The dreamIn the dream, "active passive voice" was a special form of passive voice that requires the author to follow passive voice descriptions of actions that occurred with an exhaustive description of all lines of evidence indicating who was responsible for the action having occurred. In the dream these descriptions were also in passive voice, although my (still recently awakened) waking brain is 90% certain that it isn't really possible to do this without making use of the active voice.
The important part was that the documentation truly be meticulous. In the dream, this seemed like a potentially good idea, but not an obviously good idea, and I wanted to talk about it more. Now that I'm awake, I think it's probably a bad idea but with some potentially good ideas folded up in it, and... I kind of still want to talk about it more, and would love to hear thoughts from others.
Additional thoughts from my waking brain: 1) To give an idea of what level of documentation my dream-brain imagined, I think that the descriptions wouldn't so much be "this side of the house looks white" as "if my memory serves, then there is a scene in the 1991 English language edition of the novel _Stranger in a Strange Land_ (which according to the cover and title page is by Robert A. Heinlein) in which the main character Michael Valentine Smith describes the color of a house as 'this side of the house looks white.'" Perhaps you can see the difficulty in actually writing this kind of documentation in the passive voice.
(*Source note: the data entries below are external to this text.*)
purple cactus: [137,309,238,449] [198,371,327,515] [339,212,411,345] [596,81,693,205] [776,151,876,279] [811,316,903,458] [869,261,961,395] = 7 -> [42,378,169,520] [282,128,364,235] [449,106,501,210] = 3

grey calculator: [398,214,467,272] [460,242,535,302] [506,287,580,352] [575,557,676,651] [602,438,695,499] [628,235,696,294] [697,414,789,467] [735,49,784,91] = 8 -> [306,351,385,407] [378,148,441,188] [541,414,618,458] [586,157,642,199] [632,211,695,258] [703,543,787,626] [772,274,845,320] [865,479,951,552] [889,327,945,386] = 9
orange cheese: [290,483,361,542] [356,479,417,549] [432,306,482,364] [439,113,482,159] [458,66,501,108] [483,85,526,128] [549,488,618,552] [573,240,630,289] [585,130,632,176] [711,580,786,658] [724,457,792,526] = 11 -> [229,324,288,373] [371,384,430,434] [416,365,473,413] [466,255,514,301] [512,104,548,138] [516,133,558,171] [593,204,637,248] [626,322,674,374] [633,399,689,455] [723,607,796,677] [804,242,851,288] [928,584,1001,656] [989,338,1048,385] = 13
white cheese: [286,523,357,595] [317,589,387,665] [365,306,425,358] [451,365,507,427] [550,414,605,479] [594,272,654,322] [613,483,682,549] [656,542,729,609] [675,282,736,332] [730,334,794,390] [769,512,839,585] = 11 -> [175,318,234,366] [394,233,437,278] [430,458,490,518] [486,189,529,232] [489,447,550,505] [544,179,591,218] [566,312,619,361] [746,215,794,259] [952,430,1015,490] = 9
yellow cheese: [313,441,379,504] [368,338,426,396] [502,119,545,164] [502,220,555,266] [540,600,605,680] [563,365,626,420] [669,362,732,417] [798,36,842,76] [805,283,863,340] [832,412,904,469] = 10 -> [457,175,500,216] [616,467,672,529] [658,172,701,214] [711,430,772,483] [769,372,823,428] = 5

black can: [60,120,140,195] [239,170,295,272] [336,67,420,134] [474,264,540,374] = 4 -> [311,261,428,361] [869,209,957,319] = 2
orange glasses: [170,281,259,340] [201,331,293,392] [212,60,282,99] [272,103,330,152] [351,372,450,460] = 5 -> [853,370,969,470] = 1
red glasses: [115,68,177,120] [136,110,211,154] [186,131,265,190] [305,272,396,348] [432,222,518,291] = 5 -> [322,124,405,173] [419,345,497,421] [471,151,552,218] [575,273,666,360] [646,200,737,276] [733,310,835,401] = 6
If you think this can be done, I'd love to hear your thoughts.
2) I feel like there's a certain similarity between the premise of this kind of documentation and Wikipedia-speak.
3) There might also be a similarity to the way conspiracy theorists talk?
4) My half-awake brain thought this was almost the opposite of E-Prime (
https://en.wikipedia.org/wiki/E-Prime), but thinking about it more, I feel like there might actually be important similarities to E-Prime.
5) I'm sure my sleeping brain wasn't smart enough to think of this, but thinking this over now, I feel like the reason why this writing style would have the word "active" in it is the sheer amount of effort that would be required to write this way and possibly also to read text written this way.
6) I think part of why I am intrigued by this cultural hallucination from my sleeping brain is that the premise gets at both how we use language and where knowledge comes from, I guess because I am that kind of nerd.
(boosts are fine, but I can't say that my brain is 100% in gear right now, so use your judgment I guess?)